[GIVEN RECORDS — start]

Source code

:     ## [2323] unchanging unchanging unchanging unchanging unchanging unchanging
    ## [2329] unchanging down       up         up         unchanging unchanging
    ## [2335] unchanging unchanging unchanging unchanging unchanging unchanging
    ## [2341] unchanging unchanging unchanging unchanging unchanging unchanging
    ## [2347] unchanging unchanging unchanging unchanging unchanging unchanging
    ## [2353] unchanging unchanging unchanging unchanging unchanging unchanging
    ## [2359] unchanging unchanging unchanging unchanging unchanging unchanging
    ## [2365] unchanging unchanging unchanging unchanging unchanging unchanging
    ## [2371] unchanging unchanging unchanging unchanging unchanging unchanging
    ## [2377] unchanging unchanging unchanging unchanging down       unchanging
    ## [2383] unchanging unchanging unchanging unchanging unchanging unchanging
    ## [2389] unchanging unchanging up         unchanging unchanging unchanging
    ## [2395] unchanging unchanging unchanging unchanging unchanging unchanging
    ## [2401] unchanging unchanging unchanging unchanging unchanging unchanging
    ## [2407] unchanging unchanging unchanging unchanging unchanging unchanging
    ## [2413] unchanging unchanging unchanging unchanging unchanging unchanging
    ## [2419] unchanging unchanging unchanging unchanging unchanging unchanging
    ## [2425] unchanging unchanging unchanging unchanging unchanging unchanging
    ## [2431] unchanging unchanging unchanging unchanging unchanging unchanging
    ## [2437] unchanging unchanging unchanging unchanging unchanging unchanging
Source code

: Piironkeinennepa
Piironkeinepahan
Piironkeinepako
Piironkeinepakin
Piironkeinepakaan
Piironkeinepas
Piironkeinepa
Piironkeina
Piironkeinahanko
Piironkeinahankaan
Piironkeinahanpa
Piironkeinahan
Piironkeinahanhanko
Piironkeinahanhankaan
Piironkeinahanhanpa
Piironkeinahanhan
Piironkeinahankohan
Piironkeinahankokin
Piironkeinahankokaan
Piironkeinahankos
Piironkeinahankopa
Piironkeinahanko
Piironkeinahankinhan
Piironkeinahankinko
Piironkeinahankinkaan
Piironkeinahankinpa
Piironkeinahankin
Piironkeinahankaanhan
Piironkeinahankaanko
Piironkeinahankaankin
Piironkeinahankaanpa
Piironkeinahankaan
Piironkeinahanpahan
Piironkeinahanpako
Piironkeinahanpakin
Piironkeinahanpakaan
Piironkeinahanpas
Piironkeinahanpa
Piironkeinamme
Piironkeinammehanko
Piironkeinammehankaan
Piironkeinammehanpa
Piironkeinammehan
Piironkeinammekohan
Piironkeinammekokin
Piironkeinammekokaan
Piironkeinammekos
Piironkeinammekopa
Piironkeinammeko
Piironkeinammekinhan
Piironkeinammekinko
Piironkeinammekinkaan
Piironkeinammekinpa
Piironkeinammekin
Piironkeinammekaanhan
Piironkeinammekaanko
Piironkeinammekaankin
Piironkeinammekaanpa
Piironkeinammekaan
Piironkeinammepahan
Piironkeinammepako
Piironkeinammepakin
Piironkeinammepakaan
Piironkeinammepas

[GIVEN RECORDS — finish]

## DESCRIPTION OF THE TASK
Set the lines down exactly, from the first line of the records to the line where "## [2401] unchanging" appears, with both ends kept.

## RESPONSE BOX
Source code

:     ## [2323] unchanging unchanging unchanging unchanging unchanging unchanging
    ## [2329] unchanging down       up         up         unchanging unchanging
    ## [2335] unchanging unchanging unchanging unchanging unchanging unchanging
    ## [2341] unchanging unchanging unchanging unchanging unchanging unchanging
    ## [2347] unchanging unchanging unchanging unchanging unchanging unchanging
    ## [2353] unchanging unchanging unchanging unchanging unchanging unchanging
    ## [2359] unchanging unchanging unchanging unchanging unchanging unchanging
    ## [2365] unchanging unchanging unchanging unchanging unchanging unchanging
    ## [2371] unchanging unchanging unchanging unchanging unchanging unchanging
    ## [2377] unchanging unchanging unchanging unchanging down       unchanging
    ## [2383] unchanging unchanging unchanging unchanging unchanging unchanging
    ## [2389] unchanging unchanging up         unchanging unchanging unchanging
    ## [2395] unchanging unchanging unchanging unchanging unchanging unchanging
    ## [2401] unchanging unchanging unchanging unchanging unchanging unchanging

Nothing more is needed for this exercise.